I would hand bevel the fins, if you glassed before rounding or beveling the edge will be bare balsa after the sanding, I would use thin resin (whatever you used for the fiberglassing) to reinforce them. I had 3/8" thick plywood fins with airfoils around the edges and the chute was tangled so the fins hit hard, no damage, the thin finishing epoxy soaked right into the grain and made the fins very strong... also did this to a basswood custom cone from sandman and it made it very smooth and water proofed it (dont want to paint a beauty like that!)... I would say it sounds like you will be fine...
 
I dunno about re-enforcing the fins at all. I don't think its nessesary.

The last flight I had of mine, with a shorted and spillholed chute, it landed one fin point down, stuck in the ground, and bounced back and forth for about 15 seconds. Just like taking a fishing pole by the tip, bending it, and then letting go.

The fins did not break.

And I used just good old yellow glue on it.

~Bob
 
I am currently building 1 to handle a G55 that I have, I cut new fins out of 1/8" aircraft ply as well as made new centering rings, but I have all the great tools, as my father has a wood shop in his garage and my father-in-law has a metal machince shop in his.
I decided though to use the laser cut CR's from sunward, check them out they are great.
 
I am making one for a younger sibling for G power, probably G40, no G80's in this thing... and some F's as well, are the stock rings (sanded to fit a 29mm motor tube) strong enough? The rings are so small a fillet would completly cover them... also is 2 enough? I plan on leaving the tube as is... glassing the fins and the external fin/tube joint with 3oz glass and possibly a MPR recovery system (1/4" TN with a nylon chute).
 
Originally posted by thrustnut
Hi all,I'm planing on flying e-f motors in this one. Don't laugh, i glassed the body tube and will glass fin to fin.

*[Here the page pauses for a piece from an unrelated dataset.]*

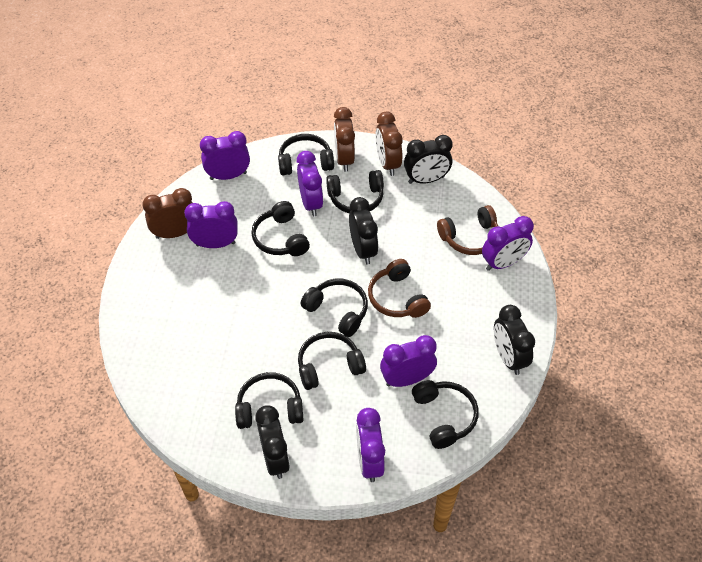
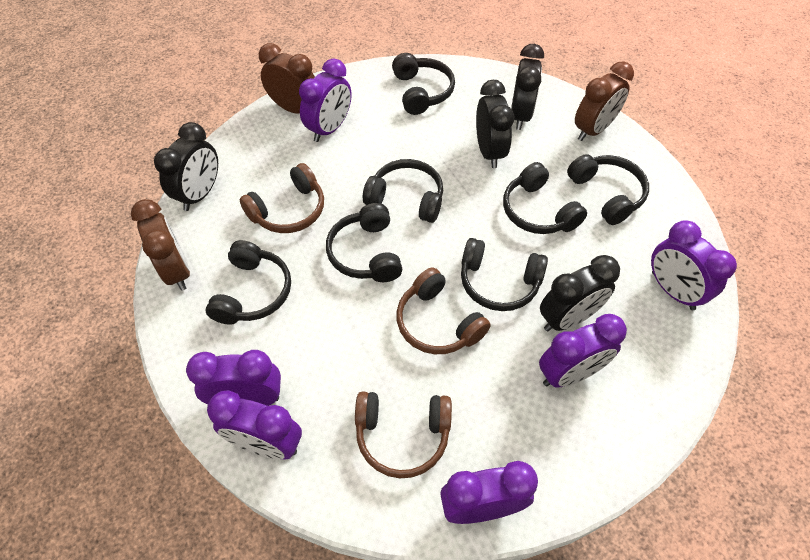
brown headphones: 2 -> 3

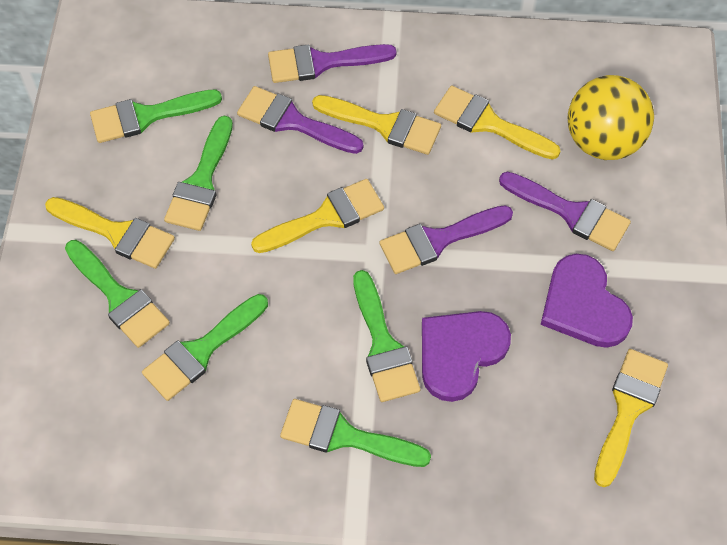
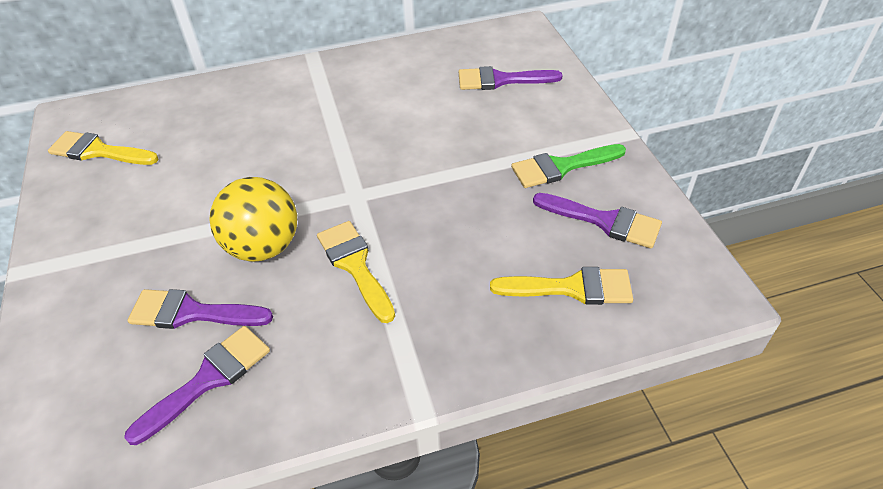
green brush: 6 -> 1
purple heart: 2 -> 0
yellow brush: 5 -> 3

My questions are,will the cheesie cardboard centering rings hold up? I will use epoxy on the whole build.

And the instuctions don't mension any rounding of the fins.Should i keep them squared off? I'm thinking that would be better for the landing

Ron


Please, please, please.... DON'T OVERBUILD. You are just making an inefficent projectile that will be more dangerous when some weaker part (like the shock cord) fails.

1. Stiffening centering rings. Using three triangular gussets, with one side against the CR and the other against the outer tube, will be enough. Besides, I think the rocket's got through the wall to the mount fins, so if they are attached correctly, you've got plenty of reinforcement without gussets.

2. Fins. Yea, you could glass em, but don't use any heavier than 1/2 or 3/4 oz. glass. But really, just a layer of printer paper on each side is all you need for that rocket. Use an extremely thin application of wood glue, or tack it on with CA then use ultra thin CA and slowly soak in a little at a time until the whole fin is done.

Do that before attaching the fins so the tabs themselves will be stronger.

With the fins reinforced (oh, and yea, definitely round the edges), that rocket should take up to a G, maybe more.